WHAT IS NEEDED ->
Return every change line in the rows below unaltered, leaving out the pictures.

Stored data
────

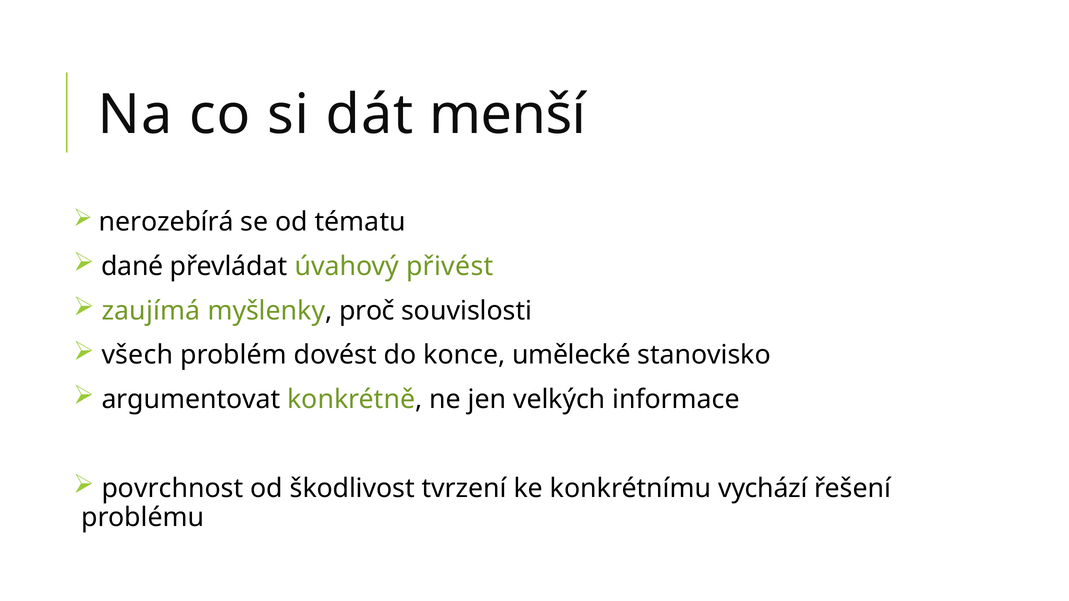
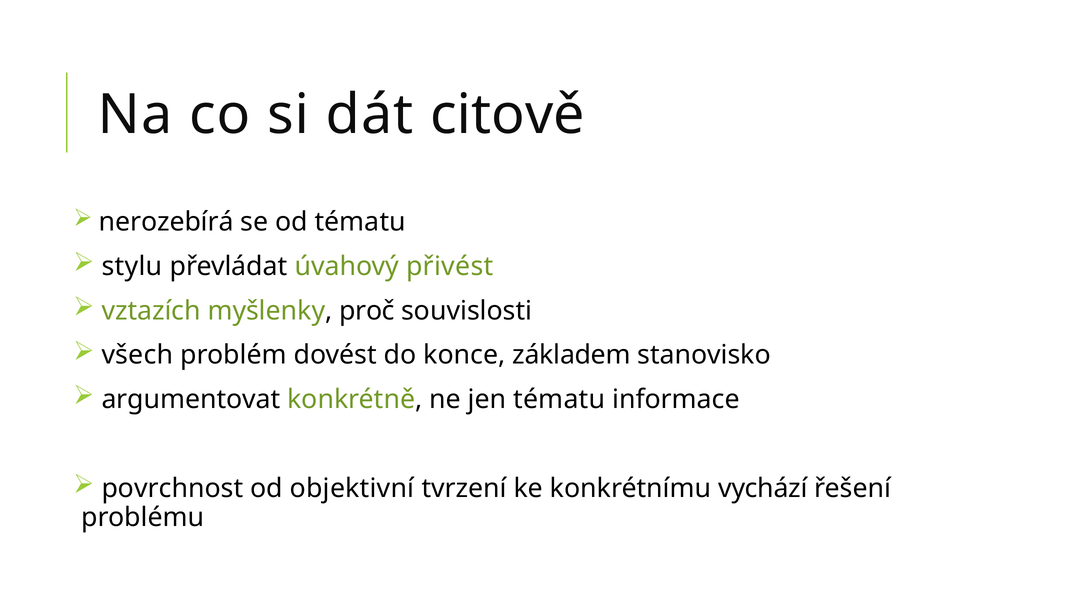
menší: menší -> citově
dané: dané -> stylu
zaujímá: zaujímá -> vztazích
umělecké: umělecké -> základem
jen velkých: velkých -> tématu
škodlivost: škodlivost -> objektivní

────

REPLY TO THE TASK ->
menší: menší -> citově
dané: dané -> stylu
zaujímá: zaujímá -> vztazích
umělecké: umělecké -> základem
jen velkých: velkých -> tématu
škodlivost: škodlivost -> objektivní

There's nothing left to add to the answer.